There are some missing pieces here. First, the promise-ready versions of the Redis client are defined thus:

const {promisify} = require('util');

// Create a Redis client. This connects to a Redis server running on the local
// machine at the default port.
var redis_client = redis.createClient();

const redisGetAsync = promisify(redis_client.get).bind(redis_client);
const redisSetAsync = promisify(redis_client.set).bind(redis_client);

promisify is a Node utility function that takes a callback-based function and returns a promise-returning version. isPrimeAsync is:

function isPrimeAsync(n) {
  return new Promise((resolve, reject) => {
    var child = child_process.fork('./primeworker.js');
    child.send(n);
    child.on('message', message => {
      var result = message.result ? 'prime' : 'composite';
      resolve(result);
    });
    child.on('error', message => {reject(message)});
  });
}

Here the Promise protocol is implemented manually.

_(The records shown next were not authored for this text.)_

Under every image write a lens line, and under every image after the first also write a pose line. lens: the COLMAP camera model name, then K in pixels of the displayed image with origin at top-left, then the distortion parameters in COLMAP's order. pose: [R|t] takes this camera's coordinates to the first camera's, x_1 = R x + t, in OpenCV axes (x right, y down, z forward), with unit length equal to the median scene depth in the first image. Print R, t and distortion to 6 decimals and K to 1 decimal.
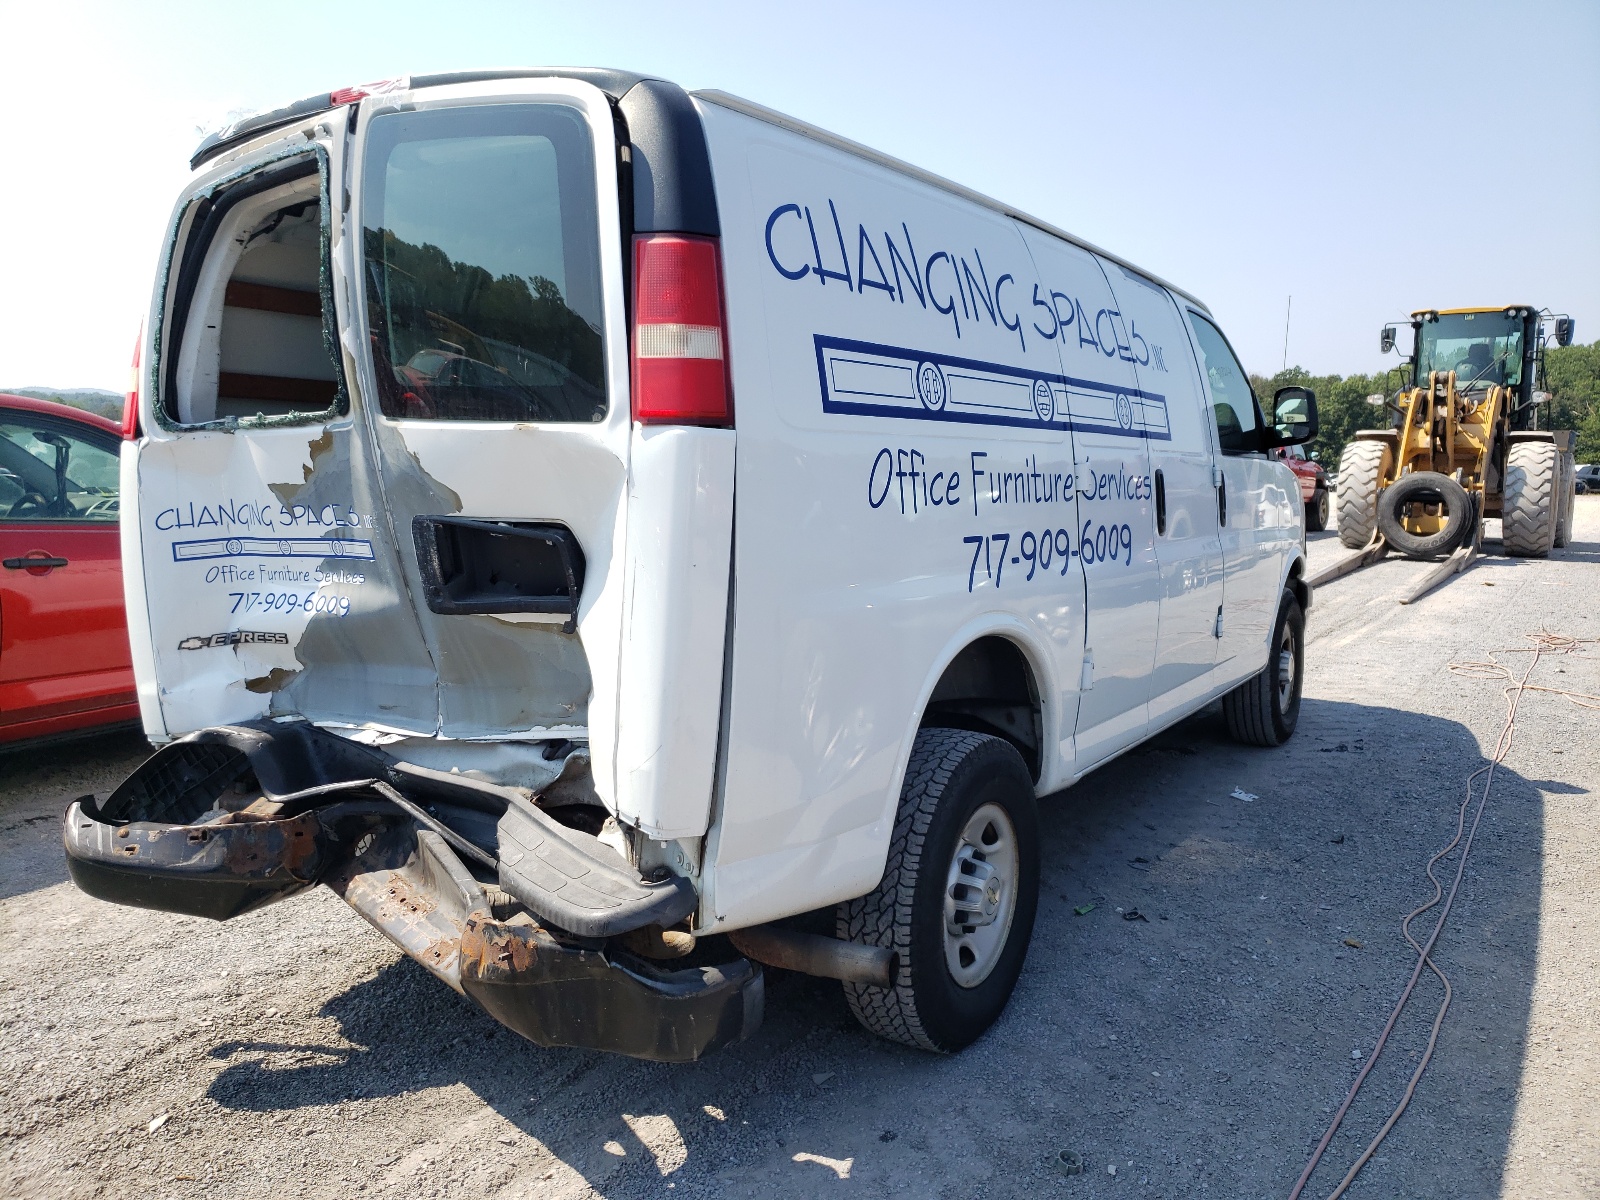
lens RADIAL K [[1175.1, 0, 800.0], [0, 1175.1, 600.0], [0, 0, 1]] dist [0.047858, -0.081460]
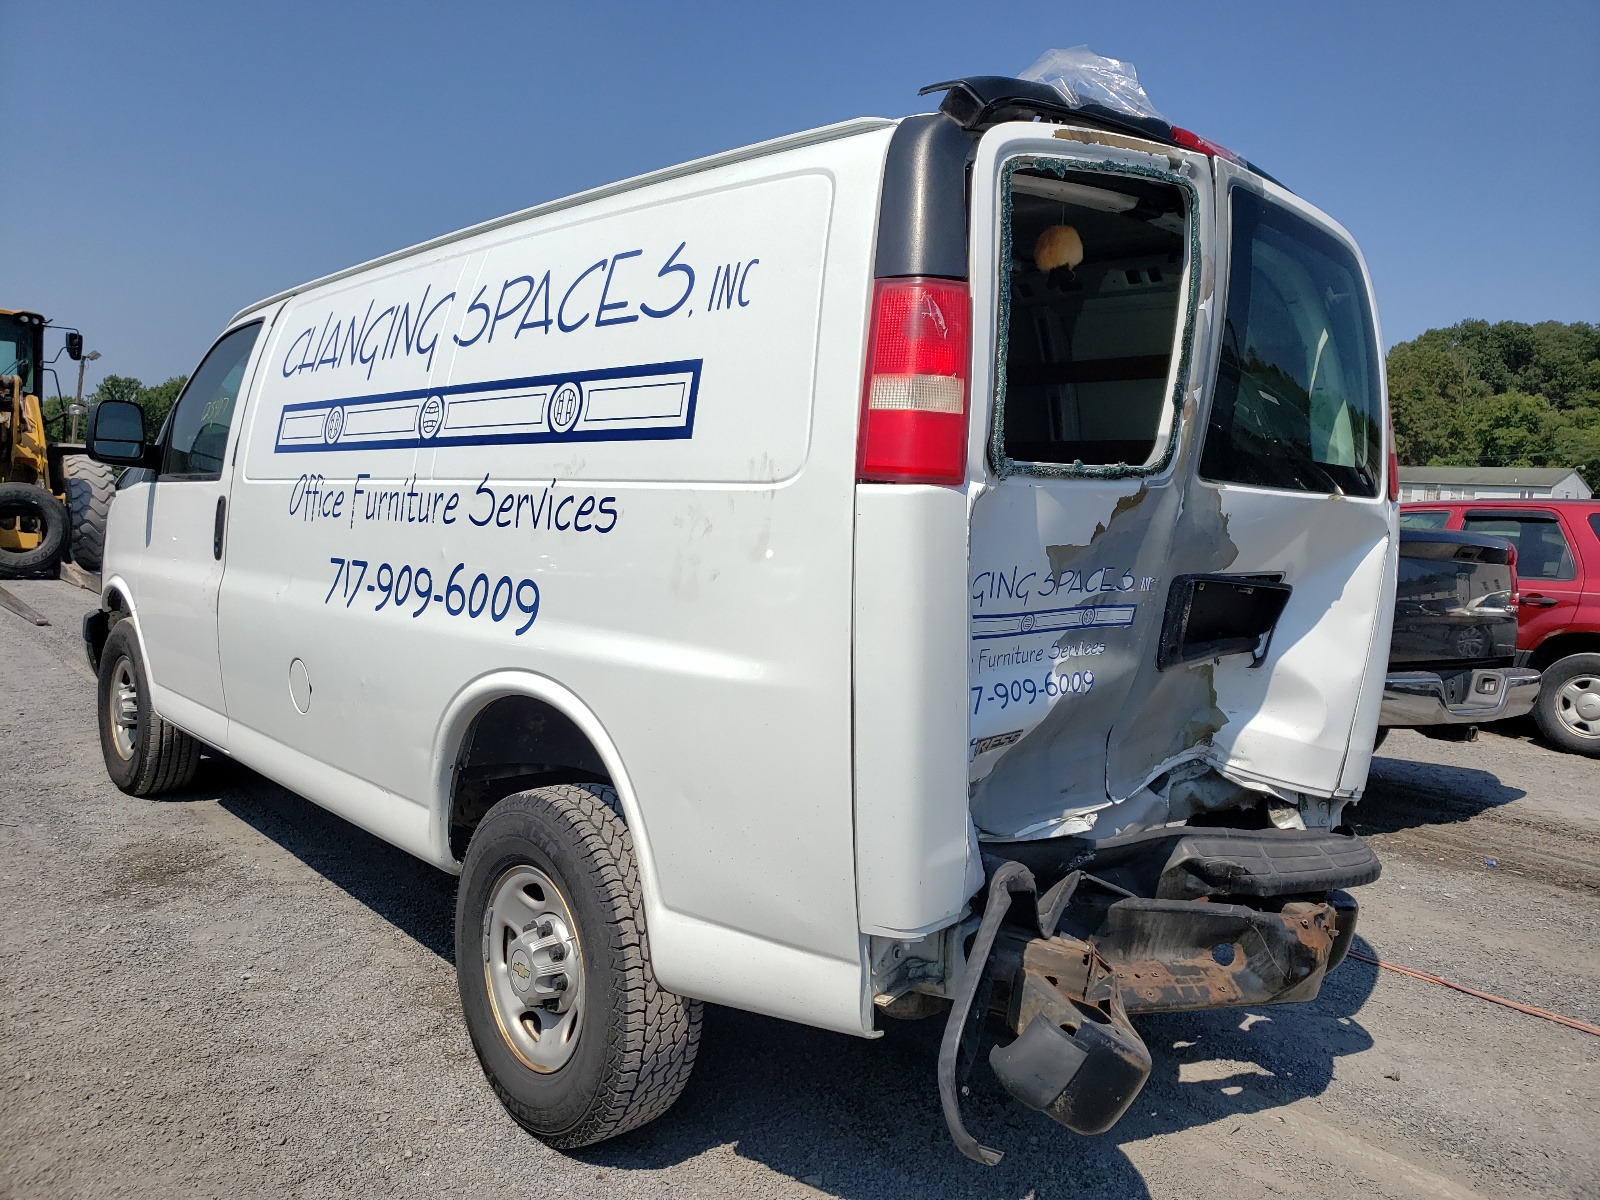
lens RADIAL K [[1225.7, 0, 795.0], [0, 1225.7, 616.0], [0, 0, 1]] dist [0.197051, -0.465711]
pose [[0.290887, -0.079007, 0.953490, -1.340151], [0.074365, 0.995437, 0.059796, -0.116347], [-0.953863, 0.053512, 0.295435, 0.936750]]
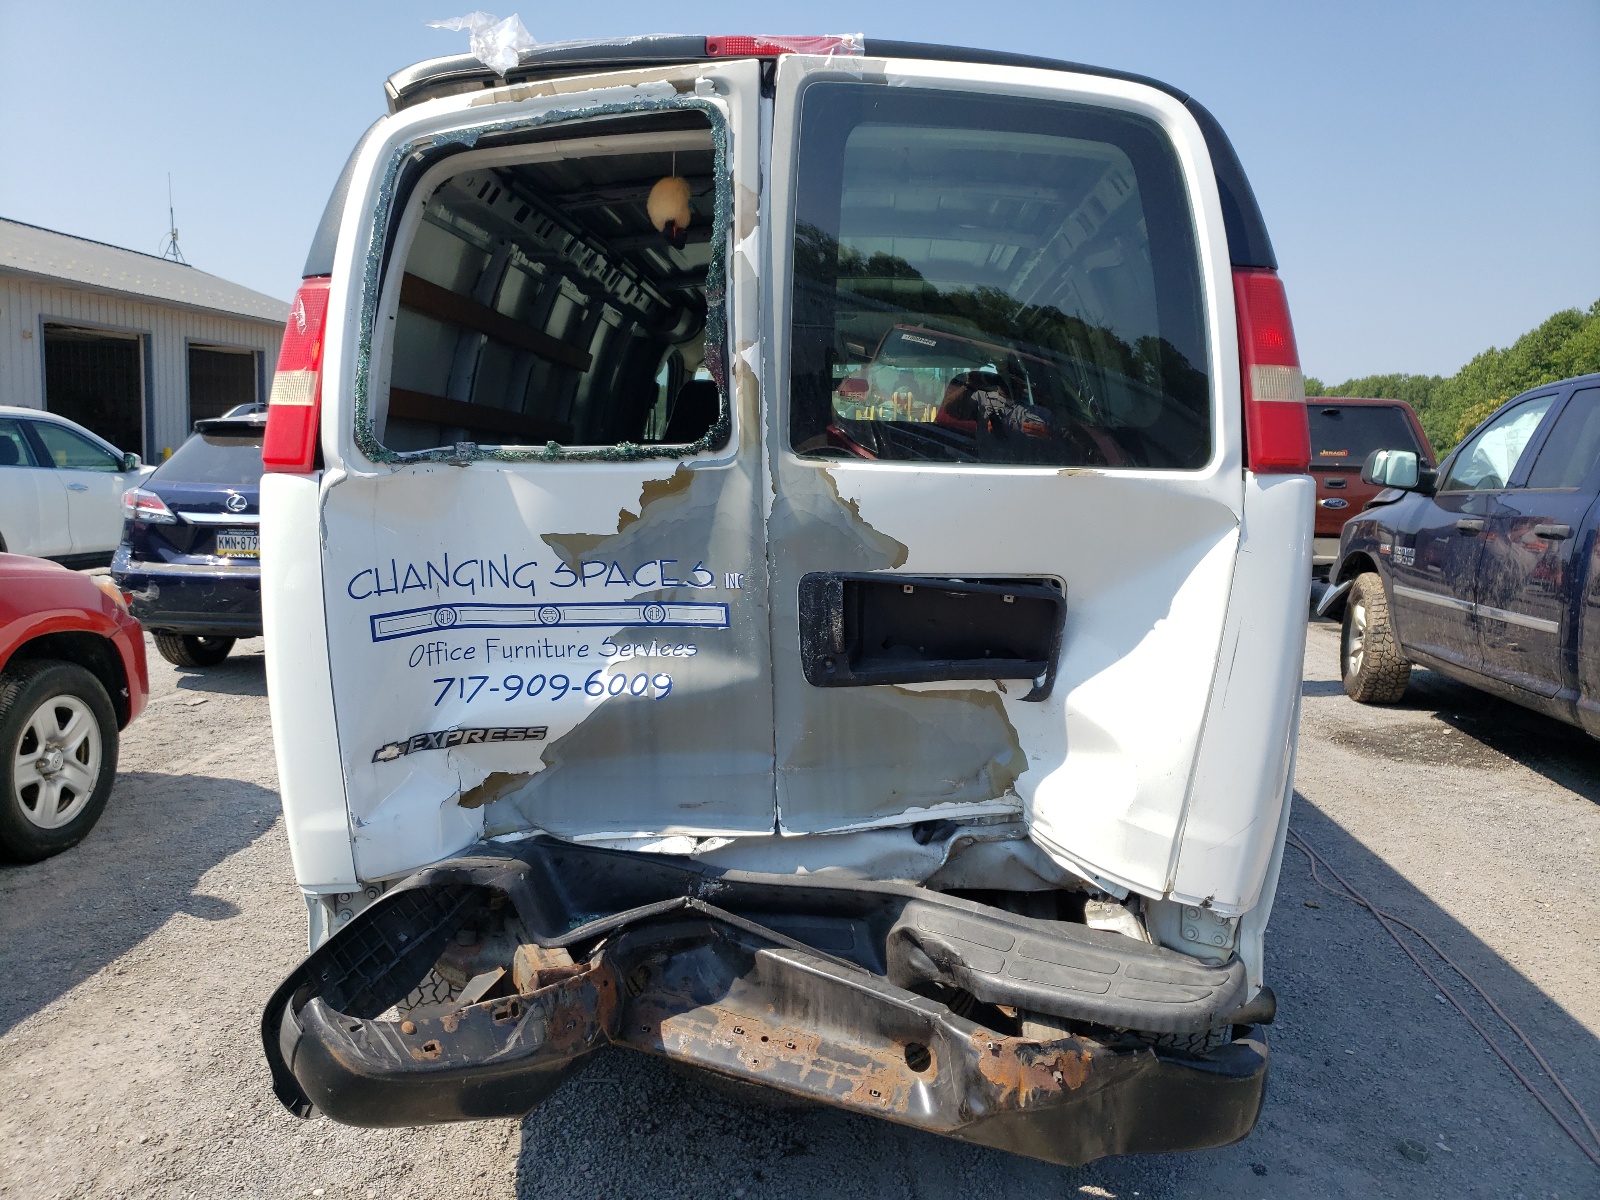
lens RADIAL K [[1225.7, 0, 795.0], [0, 1225.7, 616.0], [0, 0, 1]] dist [0.197051, -0.465711]
pose [[0.889275, -0.051016, 0.454519, -0.684740], [0.045907, 0.998697, 0.022279, -0.056679], [-0.455063, 0.001053, 0.890458, 0.218063]]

Instead of taking a callback to be invoked when the result is ready (and another to be invoked for errors), isPrimeAsync returns a Promise object wrapping a function. It can then participate in a then chain of Promises, as usual.

Now looking back at the main flow of onConnData, some things become apparent:

1. The nesting is flattened, turning into a chain of then calls.
2. Errors can be handled in a single catch at the end of the promise chain. Programming language afficionados will be delighted to discover that in this sense promises behave just like continuation monads in Haskell.

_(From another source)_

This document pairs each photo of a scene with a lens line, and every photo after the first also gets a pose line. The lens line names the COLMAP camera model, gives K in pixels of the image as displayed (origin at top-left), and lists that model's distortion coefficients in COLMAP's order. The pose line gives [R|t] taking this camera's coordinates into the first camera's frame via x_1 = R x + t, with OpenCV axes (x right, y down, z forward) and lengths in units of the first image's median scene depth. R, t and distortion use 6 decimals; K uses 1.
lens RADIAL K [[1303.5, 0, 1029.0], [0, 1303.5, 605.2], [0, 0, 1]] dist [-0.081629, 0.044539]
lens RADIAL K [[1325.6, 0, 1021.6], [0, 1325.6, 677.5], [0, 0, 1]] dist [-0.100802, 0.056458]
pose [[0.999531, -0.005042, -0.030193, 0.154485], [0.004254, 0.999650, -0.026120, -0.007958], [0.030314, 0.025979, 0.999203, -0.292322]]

Choosing promises over the callback style is a matter of preference; what makes promises really interesting, IMHO, is the next step - await.

async and await

With ES7, Javascript added support for the async and await keywords, actually modifying the language for more convenient support of asynchronous programming. Functions returning promises can now be marked as async, and invoking these functions can be done with await. When a promise-returning function is invoked with await, what happens behind the scenes is exactly the same as in the callback or promise versions - a callback is registered and control is relinquished to the event loop. However, await lets us express this process in a very natural syntax that addresses some of the biggest issues with callbacks and promises.

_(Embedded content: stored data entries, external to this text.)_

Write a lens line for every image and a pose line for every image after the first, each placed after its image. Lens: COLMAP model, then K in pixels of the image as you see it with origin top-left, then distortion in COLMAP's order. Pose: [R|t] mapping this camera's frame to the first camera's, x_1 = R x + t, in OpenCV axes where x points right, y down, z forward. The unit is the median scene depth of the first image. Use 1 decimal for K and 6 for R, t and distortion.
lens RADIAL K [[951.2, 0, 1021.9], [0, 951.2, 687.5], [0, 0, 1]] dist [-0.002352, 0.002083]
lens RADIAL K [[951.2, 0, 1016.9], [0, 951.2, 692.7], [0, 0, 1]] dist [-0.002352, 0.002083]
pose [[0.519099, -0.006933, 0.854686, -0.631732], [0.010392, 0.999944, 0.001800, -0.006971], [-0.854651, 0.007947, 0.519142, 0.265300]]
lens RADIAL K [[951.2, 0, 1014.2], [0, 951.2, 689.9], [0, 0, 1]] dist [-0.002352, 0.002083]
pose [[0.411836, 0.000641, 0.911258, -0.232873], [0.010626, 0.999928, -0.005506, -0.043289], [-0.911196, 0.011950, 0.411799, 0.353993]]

Here is our prime server again, now written with await:

async function onConnData(d) {
  var num = utils.buf2num(d);
  console.log('num %d', num);

  try {
    var cachekey = 'primecache:' + num;
    var cached = await redisGetAsync(cachekey);

    if (cached === null) {
      var computed = await isPrimeAsync(num);
      await redisSetAsync(cachekey, computed);
      conn.write(computed + '\n');
    } else {
      console.log('cached num %d is %s', num, cached);
      conn.write(cached + '\n');
    }
  } catch (err) {
    console.log('error:', err);
  }
}

This reads just like a blocking version [5], but in fact there is no blocking here; for example, with this line:

var cached = await redisGetAsync(cachekey);

A "get" request will be issued with the Redis client, and a callback will be registered for when data is ready. Until it's ready, the event loop will be free to do other work (like handle concurrent requests). Once it's ready and the callback fires, the result is assigned into cached. We no longer have to split up our code into a tower of callbacks or a chain of then clauses - we can write it in a natural sequential order. We still have to be mindful of blocking operations and be very careful about what is invoked inside callbacks, but it's a big improvement regardless.

Conclusion

This post has been a whirlwind tour of some idioms of asynchronous programming, adding modern abstractions on top of the bare-bones libuv based servers of part 4. This information should be sufficient to understand most asynchronous code being written today.

A separate question is - is it worth it? Asynchronous code obviously brings with it some unique programming challenges. Is this the best way to handle high-load concurrency? I'm keenly interested in the comparison of this model of programming with the more "traditional" thread-based model, but this is a large topic I'll have to defer to a future post.